Step 8 - Creating a robots.txt File

Most websites don't need a robots. txt file. That's because Google can usually find and index all of the important pages on your site. And they'll automatically NOT index pages that aren't important or duplicate versions of other pages.

What does the robots.txt do?

A robots. txt file tells search engine crawlers which pages or files the crawler can or can't request from your site. This is used mainly to avoid overloading your site with requests; it is not a mechanism for keeping a web page out of Google.

The sitemap for this site is at https://thewebtoolbox.com/robots.txt.

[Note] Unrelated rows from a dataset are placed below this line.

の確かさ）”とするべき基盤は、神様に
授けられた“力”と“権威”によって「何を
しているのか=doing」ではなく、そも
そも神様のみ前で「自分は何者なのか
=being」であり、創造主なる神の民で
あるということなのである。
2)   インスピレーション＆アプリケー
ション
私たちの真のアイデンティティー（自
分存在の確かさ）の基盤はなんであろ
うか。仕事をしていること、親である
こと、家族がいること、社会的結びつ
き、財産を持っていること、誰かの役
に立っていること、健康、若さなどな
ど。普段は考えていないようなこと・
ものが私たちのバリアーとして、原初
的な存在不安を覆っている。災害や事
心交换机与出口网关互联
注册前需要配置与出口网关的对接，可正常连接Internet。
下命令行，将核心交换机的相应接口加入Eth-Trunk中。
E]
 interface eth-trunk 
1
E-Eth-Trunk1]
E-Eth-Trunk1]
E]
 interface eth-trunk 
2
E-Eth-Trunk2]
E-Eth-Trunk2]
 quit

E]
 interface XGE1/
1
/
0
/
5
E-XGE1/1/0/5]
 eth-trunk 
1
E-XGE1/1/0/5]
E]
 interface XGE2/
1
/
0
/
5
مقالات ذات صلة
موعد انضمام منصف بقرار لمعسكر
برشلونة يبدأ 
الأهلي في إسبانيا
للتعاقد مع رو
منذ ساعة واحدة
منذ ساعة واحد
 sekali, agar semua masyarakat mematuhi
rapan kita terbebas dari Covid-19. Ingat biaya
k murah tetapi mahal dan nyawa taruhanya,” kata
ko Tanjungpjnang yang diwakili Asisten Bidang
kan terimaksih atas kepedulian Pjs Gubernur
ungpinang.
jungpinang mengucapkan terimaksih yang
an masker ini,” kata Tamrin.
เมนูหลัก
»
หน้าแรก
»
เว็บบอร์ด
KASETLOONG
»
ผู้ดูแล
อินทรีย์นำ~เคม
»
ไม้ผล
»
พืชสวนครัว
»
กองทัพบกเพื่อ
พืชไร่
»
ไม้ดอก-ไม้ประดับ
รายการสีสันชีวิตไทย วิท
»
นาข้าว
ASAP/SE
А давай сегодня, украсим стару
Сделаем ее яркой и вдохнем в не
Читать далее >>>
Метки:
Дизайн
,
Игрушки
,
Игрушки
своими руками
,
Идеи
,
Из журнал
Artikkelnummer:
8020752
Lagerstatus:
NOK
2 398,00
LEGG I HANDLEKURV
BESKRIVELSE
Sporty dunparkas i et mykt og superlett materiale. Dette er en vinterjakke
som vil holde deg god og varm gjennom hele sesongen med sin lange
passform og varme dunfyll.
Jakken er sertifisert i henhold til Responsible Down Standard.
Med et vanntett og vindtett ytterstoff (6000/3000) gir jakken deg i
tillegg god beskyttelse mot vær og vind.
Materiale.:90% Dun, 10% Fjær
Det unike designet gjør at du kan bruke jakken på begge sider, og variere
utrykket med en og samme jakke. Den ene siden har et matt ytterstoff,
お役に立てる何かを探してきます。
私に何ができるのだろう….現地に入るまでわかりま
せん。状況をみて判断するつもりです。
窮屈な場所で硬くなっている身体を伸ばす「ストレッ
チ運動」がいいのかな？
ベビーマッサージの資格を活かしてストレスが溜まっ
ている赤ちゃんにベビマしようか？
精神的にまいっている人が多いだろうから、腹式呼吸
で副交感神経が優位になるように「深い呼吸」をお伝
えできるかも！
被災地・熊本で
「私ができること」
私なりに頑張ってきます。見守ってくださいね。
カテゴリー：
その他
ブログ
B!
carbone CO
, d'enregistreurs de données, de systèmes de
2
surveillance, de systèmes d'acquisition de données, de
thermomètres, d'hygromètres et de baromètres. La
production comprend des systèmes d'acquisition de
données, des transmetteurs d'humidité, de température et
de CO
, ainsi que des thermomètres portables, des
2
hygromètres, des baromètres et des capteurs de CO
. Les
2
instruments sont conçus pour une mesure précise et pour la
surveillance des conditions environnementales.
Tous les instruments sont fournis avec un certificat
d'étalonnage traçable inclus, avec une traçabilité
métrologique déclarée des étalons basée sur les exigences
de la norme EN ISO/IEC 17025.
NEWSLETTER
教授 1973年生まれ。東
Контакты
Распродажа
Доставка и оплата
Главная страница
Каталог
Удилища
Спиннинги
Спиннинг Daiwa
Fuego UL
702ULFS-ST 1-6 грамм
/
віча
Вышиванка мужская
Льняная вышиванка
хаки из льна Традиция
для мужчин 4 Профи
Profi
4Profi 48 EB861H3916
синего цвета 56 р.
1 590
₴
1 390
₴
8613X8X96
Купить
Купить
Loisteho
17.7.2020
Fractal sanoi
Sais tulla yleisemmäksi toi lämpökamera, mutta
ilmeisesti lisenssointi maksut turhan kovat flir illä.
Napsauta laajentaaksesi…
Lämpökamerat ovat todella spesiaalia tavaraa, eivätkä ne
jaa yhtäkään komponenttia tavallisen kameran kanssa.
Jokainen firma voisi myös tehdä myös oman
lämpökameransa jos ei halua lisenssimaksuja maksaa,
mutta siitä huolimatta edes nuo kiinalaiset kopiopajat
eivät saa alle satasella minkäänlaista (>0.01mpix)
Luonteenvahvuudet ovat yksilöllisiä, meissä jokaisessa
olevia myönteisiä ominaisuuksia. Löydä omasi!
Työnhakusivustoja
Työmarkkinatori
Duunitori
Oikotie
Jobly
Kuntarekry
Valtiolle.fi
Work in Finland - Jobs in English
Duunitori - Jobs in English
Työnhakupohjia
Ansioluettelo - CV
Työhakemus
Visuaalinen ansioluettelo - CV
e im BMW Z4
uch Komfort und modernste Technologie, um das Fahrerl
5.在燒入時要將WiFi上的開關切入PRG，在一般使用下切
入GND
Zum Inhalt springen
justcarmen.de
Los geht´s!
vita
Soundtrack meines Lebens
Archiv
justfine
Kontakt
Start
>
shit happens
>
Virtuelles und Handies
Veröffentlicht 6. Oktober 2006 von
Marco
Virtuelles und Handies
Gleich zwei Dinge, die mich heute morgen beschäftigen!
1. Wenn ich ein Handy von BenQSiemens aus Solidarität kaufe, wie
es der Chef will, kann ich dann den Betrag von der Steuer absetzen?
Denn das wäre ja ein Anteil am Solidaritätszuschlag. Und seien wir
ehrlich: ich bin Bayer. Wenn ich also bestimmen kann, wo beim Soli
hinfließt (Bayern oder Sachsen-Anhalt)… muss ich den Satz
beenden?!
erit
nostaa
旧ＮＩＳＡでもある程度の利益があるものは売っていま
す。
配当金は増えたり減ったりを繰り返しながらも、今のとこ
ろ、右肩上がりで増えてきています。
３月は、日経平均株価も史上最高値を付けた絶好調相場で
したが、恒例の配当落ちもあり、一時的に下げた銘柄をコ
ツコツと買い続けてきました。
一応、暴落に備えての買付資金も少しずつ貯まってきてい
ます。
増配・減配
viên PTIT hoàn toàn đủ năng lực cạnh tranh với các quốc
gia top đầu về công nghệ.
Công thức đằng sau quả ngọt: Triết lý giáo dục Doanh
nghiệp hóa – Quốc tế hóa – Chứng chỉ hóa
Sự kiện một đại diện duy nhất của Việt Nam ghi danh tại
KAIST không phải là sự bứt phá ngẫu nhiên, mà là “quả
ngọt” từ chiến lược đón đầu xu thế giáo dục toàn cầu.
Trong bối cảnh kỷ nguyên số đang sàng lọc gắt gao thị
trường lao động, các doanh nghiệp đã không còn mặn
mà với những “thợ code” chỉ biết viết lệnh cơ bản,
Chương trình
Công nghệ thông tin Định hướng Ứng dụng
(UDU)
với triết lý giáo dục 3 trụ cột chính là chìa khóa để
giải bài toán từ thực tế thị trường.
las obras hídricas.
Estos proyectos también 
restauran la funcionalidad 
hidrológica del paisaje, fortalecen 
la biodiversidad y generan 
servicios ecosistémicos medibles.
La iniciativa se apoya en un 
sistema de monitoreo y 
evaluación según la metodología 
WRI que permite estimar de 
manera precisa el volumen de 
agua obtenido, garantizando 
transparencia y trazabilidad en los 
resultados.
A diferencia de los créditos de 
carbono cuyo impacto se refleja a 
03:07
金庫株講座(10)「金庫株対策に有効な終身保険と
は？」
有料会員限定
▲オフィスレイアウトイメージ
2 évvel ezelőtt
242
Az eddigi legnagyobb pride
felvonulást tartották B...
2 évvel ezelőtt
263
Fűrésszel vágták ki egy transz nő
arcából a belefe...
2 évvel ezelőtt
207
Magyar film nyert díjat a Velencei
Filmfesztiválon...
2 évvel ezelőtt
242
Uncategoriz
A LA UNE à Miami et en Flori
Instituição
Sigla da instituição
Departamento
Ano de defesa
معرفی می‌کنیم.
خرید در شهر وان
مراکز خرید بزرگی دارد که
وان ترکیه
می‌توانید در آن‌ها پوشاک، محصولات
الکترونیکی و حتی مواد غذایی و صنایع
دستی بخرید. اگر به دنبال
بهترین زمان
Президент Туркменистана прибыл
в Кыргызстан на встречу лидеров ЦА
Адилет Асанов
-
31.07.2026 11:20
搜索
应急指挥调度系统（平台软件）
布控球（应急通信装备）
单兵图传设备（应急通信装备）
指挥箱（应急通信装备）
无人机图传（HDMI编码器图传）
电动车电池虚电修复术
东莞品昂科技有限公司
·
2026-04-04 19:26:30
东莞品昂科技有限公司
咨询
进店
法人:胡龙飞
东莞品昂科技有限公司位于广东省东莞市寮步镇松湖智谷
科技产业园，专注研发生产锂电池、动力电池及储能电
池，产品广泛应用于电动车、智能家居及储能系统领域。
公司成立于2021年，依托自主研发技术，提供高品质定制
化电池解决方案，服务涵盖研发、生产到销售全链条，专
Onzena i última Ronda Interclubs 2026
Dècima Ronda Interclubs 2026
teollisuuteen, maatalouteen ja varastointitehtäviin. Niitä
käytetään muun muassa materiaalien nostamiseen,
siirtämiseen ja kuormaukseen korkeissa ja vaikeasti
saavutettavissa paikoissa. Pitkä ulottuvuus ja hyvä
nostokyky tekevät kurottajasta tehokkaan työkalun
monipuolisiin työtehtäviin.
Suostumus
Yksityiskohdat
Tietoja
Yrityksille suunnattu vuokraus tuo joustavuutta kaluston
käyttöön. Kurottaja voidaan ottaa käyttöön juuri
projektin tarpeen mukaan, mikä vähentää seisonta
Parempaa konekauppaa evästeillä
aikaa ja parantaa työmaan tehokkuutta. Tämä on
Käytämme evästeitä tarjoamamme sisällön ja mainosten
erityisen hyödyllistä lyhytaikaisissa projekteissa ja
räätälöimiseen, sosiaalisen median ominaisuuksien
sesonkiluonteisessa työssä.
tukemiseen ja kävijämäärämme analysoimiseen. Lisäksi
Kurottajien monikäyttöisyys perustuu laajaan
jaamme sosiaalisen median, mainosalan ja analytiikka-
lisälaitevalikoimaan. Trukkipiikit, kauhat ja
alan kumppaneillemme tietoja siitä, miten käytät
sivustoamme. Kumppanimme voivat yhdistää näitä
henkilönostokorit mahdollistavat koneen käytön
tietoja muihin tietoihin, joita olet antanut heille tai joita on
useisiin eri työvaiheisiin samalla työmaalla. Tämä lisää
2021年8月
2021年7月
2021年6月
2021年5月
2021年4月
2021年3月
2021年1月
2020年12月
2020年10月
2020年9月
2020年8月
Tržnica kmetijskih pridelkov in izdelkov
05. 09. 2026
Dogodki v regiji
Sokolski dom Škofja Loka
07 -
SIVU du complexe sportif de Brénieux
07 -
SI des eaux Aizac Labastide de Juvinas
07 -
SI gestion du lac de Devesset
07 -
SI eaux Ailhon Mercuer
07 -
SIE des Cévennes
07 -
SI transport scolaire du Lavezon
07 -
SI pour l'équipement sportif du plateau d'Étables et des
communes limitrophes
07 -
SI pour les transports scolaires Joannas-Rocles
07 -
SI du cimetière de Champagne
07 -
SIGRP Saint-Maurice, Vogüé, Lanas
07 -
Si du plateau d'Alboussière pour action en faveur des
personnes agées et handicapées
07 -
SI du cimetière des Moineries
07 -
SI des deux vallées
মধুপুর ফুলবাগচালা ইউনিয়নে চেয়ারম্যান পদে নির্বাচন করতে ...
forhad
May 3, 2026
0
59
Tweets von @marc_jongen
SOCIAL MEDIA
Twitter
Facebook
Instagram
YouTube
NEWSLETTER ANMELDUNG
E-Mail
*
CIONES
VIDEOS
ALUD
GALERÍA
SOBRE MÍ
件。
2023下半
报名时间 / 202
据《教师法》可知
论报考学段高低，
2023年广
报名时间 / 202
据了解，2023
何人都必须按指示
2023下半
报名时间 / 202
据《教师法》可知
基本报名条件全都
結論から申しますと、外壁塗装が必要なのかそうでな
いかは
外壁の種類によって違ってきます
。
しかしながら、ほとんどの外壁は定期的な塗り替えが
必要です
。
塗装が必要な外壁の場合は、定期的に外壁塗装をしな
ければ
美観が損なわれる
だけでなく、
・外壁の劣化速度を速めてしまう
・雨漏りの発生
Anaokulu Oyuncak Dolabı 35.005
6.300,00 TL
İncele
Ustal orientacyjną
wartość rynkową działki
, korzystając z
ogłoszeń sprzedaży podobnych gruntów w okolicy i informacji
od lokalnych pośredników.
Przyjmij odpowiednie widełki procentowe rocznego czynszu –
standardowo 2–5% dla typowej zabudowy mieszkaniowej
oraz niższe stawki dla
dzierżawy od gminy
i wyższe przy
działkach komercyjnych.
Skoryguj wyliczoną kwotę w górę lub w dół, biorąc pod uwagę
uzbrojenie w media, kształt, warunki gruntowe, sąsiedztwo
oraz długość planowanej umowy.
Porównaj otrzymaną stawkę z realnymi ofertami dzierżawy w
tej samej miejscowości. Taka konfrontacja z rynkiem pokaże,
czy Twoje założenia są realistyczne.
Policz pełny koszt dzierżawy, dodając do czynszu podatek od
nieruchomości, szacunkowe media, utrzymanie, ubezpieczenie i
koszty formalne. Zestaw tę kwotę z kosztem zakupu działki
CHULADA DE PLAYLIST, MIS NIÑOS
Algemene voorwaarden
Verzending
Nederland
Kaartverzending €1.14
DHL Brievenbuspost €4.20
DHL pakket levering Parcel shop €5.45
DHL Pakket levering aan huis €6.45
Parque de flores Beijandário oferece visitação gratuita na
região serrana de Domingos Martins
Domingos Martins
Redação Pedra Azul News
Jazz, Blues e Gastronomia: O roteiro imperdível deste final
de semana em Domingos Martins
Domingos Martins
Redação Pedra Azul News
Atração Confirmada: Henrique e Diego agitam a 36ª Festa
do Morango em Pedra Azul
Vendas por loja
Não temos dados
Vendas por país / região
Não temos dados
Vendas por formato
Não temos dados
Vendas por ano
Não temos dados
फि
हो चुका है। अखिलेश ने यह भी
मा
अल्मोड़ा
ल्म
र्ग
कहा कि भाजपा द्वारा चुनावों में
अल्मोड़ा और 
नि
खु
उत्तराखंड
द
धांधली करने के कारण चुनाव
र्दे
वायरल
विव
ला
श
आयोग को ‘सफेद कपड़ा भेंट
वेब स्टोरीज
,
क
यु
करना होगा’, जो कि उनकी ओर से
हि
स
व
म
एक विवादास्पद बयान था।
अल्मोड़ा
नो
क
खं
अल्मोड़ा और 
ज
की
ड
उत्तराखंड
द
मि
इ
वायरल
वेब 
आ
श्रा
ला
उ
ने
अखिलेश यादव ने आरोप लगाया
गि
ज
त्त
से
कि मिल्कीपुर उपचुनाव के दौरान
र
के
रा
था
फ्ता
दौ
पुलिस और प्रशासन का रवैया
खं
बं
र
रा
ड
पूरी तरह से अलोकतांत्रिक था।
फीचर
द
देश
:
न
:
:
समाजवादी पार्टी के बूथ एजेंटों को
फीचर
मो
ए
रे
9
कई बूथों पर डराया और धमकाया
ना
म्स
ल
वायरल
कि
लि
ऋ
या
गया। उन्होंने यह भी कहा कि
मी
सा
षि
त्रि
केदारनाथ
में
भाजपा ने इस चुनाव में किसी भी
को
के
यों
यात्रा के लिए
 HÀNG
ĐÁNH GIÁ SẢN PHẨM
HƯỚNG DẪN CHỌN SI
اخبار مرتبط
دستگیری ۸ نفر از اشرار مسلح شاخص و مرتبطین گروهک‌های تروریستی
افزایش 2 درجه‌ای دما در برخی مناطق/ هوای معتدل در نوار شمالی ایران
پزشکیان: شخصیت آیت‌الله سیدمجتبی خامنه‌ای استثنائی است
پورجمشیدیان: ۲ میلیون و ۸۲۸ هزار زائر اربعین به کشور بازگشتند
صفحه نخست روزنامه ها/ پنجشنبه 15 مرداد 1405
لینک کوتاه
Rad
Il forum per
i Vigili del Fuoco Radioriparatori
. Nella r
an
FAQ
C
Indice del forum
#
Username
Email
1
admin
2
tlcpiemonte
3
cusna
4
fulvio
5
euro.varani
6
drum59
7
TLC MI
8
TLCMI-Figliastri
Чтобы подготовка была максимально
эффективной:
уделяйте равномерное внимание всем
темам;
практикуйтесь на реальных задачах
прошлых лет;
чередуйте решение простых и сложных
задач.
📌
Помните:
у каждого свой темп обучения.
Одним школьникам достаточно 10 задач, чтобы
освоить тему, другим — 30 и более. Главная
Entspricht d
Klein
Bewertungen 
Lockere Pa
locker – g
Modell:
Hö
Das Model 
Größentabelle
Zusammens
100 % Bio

What does a robots.txt file look like?

The snippet below shows the robots.txt file contents for this site up to this page.

The robots.txt file
User-agent: *
Disallow: /admin/
Disallow: /admin/dashboard/
Disallow: /forgot/
Allow: /code/
Allow: /contact/
Allow: /info/
Allow: /register/
Allow: /utilities/
Allow: /visitors/
Sitemap: https://thewebtoolbox.com/sitemap.xml

How do I create a robots.txt file?

  • Any regular text editor can be used to create the file as long as it is saved as PLAIN TEXT (No Bold or any styling of any kind).
  • Save the file as robots.txt ALL LOWER CASE.
  • Make sure that you don't allow and disallow the same folder.
  • Remember that in the header of each page you will have added a meta robots instruction to index and follow or noindex and nofollow. See The Header
  • Make sure that it is saved in the root directory of your site.
  • It is good practice to include the location of your sitemap.